[Dataset records]
- - -

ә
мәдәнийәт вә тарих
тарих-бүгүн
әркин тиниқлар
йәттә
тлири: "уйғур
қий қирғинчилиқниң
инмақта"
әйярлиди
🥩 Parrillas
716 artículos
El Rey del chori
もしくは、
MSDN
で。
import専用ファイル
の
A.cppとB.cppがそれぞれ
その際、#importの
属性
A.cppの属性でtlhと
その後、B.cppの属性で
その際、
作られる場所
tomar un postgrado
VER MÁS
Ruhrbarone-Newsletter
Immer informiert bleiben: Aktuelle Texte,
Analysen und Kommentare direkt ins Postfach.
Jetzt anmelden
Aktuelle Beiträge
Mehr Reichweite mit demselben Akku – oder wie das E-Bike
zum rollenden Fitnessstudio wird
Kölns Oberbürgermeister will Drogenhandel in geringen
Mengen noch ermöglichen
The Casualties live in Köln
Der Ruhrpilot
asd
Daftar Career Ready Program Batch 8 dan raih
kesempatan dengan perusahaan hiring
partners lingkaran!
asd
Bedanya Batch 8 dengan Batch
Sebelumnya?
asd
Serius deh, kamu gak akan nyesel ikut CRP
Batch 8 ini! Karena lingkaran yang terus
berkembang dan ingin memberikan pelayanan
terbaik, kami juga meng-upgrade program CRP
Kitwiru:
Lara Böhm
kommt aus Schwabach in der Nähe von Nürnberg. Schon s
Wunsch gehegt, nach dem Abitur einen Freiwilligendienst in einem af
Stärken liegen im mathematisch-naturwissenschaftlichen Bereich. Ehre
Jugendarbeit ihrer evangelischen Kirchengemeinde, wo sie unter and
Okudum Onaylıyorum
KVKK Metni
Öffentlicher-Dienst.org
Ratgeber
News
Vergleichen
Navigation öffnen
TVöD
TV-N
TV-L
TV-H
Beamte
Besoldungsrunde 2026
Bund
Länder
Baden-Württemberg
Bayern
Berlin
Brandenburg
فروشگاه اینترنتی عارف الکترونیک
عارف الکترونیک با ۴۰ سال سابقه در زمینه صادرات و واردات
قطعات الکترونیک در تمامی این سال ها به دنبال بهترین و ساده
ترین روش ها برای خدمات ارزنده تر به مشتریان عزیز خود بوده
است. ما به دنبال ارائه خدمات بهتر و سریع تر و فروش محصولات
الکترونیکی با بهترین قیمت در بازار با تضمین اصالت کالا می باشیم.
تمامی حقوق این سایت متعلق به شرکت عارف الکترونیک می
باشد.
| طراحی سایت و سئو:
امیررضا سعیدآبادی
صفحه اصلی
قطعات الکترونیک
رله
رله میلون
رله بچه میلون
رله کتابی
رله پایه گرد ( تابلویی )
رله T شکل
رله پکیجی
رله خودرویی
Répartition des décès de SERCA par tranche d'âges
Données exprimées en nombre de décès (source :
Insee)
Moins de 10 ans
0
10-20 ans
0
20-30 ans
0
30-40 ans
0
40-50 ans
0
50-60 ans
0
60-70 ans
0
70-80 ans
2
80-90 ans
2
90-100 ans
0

- - -

- _How to complete this task_: Reproduce the material verbatim, beginning with its first line and stopping after the line that contains "kommt aus Schwabach".

- _Reply to the exercise_:
ә
мәдәнийәт вә тарих
тарих-бүгүн
әркин тиниқлар
йәттә
тлири: "уйғур
қий қирғинчилиқниң
инмақта"
әйярлиди
🥩 Parrillas
716 artículos
El Rey del chori
もしくは、
MSDN
で。
import専用ファイル
の
A.cppとB.cppがそれぞれ
その際、#importの
属性
A.cppの属性でtlhと
その後、B.cppの属性で
その際、
作られる場所
tomar un postgrado
VER MÁS
Ruhrbarone-Newsletter
Immer informiert bleiben: Aktuelle Texte,
Analysen und Kommentare direkt ins Postfach.
Jetzt anmelden
Aktuelle Beiträge
Mehr Reichweite mit demselben Akku – oder wie das E-Bike
zum rollenden Fitnessstudio wird
Kölns Oberbürgermeister will Drogenhandel in geringen
Mengen noch ermöglichen
The Casualties live in Köln
Der Ruhrpilot
asd
Daftar Career Ready Program Batch 8 dan raih
kesempatan dengan perusahaan hiring
partners lingkaran!
asd
Bedanya Batch 8 dengan Batch
Sebelumnya?
asd
Serius deh, kamu gak akan nyesel ikut CRP
Batch 8 ini! Karena lingkaran yang terus
berkembang dan ingin memberikan pelayanan
terbaik, kami juga meng-upgrade program CRP
Kitwiru:
Lara Böhm
kommt aus Schwabach in der Nähe von Nürnberg. Schon s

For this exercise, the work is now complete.